Dopo la battaglia contro la malattia quello che si presentò al via del Tour ’99 era un Lance diverso nel fisico e probabilmente nella mente. Pronto a vincere e stupire a qualsiasi costo, conquistò la Grande Boucle conquistando la cronometro vinta a Metz l’11 luglio bissata due giorni dopo al Sestriere. Fu il primo passo di una serie di passi forse fin troppo grossi che, uniti a una insana spinta alla vittoria, a un carattere tutt’altro che mansueto e alla facilità nel scendere a compromessi lo portarono ad inciampare.

Lance venne accolto come il nuovo che avanza, come una nuova visione del ciclismo (segnato dallo scandalo Festina del 98 e dall’Affaire Pantani al Giro ’99). Un salvatore della patria giunto dal Texas per garantire la redenzione del ciclismo. Come sono andati i fatti lo sappiamo tutti e non vogliamo nemmeno ritornarci.

Lance Armstrong contro Pantani al Monte Calvo

Quello di cui vogliamo parlare è dello scontro Armstrong Vs Pantani sul Monte Calvo nel 2000.

Il Pirata era stato il salvatore del Tour 1998 nonché l’astro ormai consolidato del ciclismo degli anni 90: secondo al Giro e terzo al Tour del 94. Le imprese di Marco Pantani sono memorabili a partire dalle vittorie sull’Ape d’Huez 1995 e 1997, di Guzet Neige 1995 e di Morzine 1997. Il Giro 98 è la sua consacrazione, il Tour dello stesso anno la sua apoteosi, l’ascesa nel paradiso del gotha del ciclismo.

Il 1999 doveva essere l’anno del bis al Giro (e forse al Tour) del Pirata ma i fatti del 5 giugno a Madonna di Campiglio consegnarono la rosa a Ivan Gotti e fecero mancare al texano il rivale più arduo verso la conquista del Tour de France.
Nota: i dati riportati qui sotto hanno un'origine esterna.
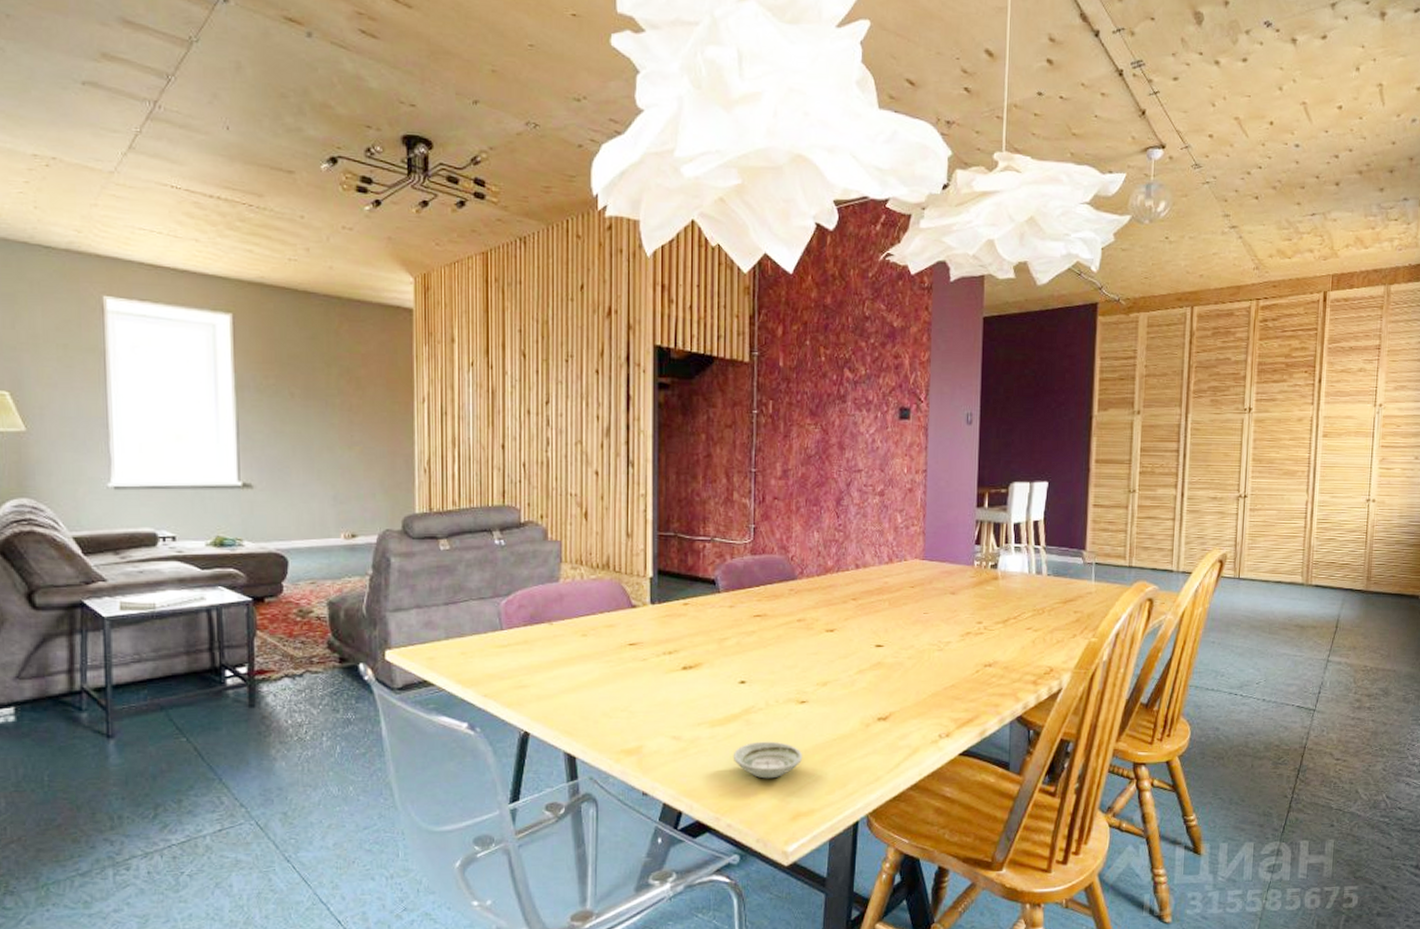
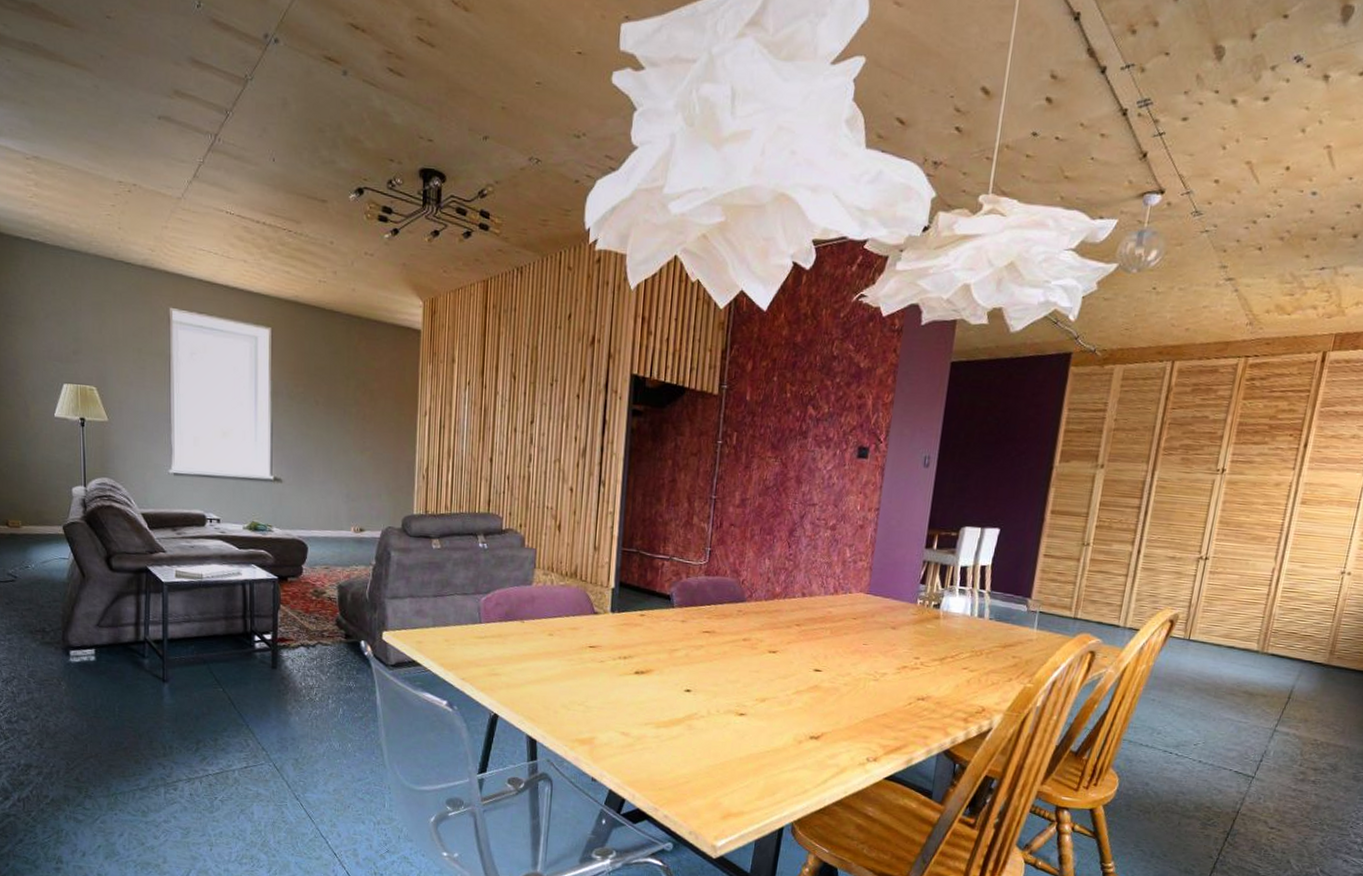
saucer: present [732,741,803,779] -> none [674,745,738,780]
Mentre Lance ne luglio del 1999 vive il primo passo della sua favola (o farsa) il nostro Marco inizia la lenta discesa agli inferi della depressione e degli eccessi. Insomma un percorso di selezione (innaturale?) che spianò la strada al texano dagli occhi di ghiaccio.

Il romanticismo di Marco Pantani e del ciclismo in generale stava per essere spazzato via dal freddo calcolatore, dal campione scientifico, dal team stellare e dominante Made in USA. Il colpo micidiale venne però sferrato, appunto, al Mont Ventoux nel 2000.

Il 13 luglio di quell’anno, lungo i 20 chilometri della ascesa al Mont Ventoux si sfidarono il capitano della US Postal e un già tormentato Marco Pantani. Il Pirata, perseguitato dagli incubi, si era rimesso in sella disposto a mostrare al mondo il suo valore e quel dì, lungo i sentieri della Provenza messi in poesia da Francesco Petrarca, voleva dimostrare di essere ancora lo scalatore numero uno, a pane e acqua sempre il miglior grimpeur del mondo.

Marco attacca, attacca da Pirata. La strada sale e Marco è li e Lance non lo molla. Marco attacca, Armstrong risponde. La coppia arriva al tragurdo. Vince Marco, si nota che Lance lascia il passo al romagnolo che alza le mani, campione stanco in un triste trionfo.

Non importa se la vittoria è “concessa” dal re texano, quella è una la legge non scritta del ciclismo, se hai la maglia della tappa “te ne freghi”. Ma la legge non scritta prevede anche il silenzio ma l’ego del texano, lo si scoprirà lentamente, è planetario e deve uscire anche in quel frangente.

Marco a cui il destino non ha risparmiato nessuna delusione, non vuole ringraziare nessuno, questione di carattere. Armstrong, cui piace essere riverito come un sovrano, si offende e pugnala il rivale spiegando quello che non c’è bisogno di spiegare: afferma ai microfoni di averlo lasciato vincere, trasformando così una forma di cavalleria in dardo avvelenato per una persona già in difficoltà.